ACTIVITY → Rewrite the news report on the Texas seminary ruling from the words "In an effort" through the words "Education Coordinating Board.", substituting "license to operate" for "certificate of authority".

--- SUPPLIED PASSAGE ---

RNS Daily Digest

c. 2007 Religion News Service Texas Court Strikes Down State Rules on Seminaries (RNS) A Texas court has struck down a state requirement that religious higher education institutions must meet specific standards before they can call themselves a “seminary” or use certain terminology to describe their degrees. The Texas Supreme Court ruled Aug. 31 in […]

c. 2007 Religion News Service

Texas Court Strikes Down State Rules on Seminaries

(RNS) A Texas court has struck down a state requirement that religious higher education institutions must meet specific standards before they can call themselves a “seminary” or use certain terminology to describe their degrees.


The Texas Supreme Court ruled Aug. 31 in favor of HEB Ministries, which runs Tyndale Theological Seminary in Fort Worth. The state had fined the school $173,000 because it had not been authorized by a state educational board to grant degrees.

“The state may not deny a religious program of study clearly denominated as such the use of all words capable of describing educational achievement,” wrote Justice Nathan L. Hecht in a unanimous opinion by the court.

The case also affects two religious institutions that train Hispanic and African-American pastors, San Antonio-based Hispanic Bible Institute and Dallas-based Southern Bible Institute, which joined the case as additional plaintiffs.

In an effort to ban so-called “diploma mills,” the state had enacted a law that restricts the terminology a school can use about educational attainment unless a school has received a certificate of authority from the Texas Higher Education Coordinating Board.

“We think it beyond serious dispute that the statue clearly and excessively entangles the government in matters of religious instruction,” Hecht wrote. “The board’s standards, and those of recognized accrediting agencies, cannot be applied without a thorough, detailed, and repeated examination of an institution’s operations and curriculum.”

Kelly Shackelford, chief counsel of the Liberty Legal Institute, a Texas organization that argued the case for HEB Ministries, hailed the decision.

--- DATASET ENTRIES ---

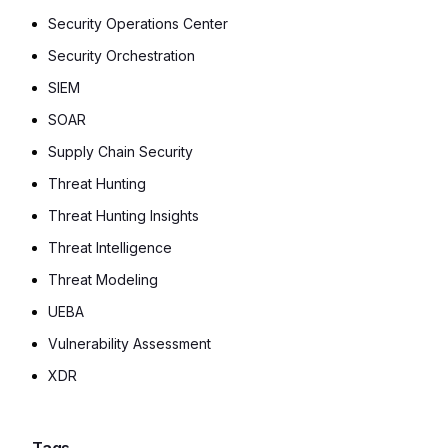
Security Operations Center
Security Orchestration
SIEM
SOAR
Supply Chain Security
Threat Hunting
Threat Hunting Insights
Threat Intelligence
Threat Modeling
UEBA
Vulnerability Assessment
XDR
Tags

---

ANSWER SECTION →
In an effort to ban so-called “diploma mills,” the state had enacted a law that restricts the terminology a school can use about educational attainment unless a school has received a license to operate from the Texas Higher Education Coordinating Board.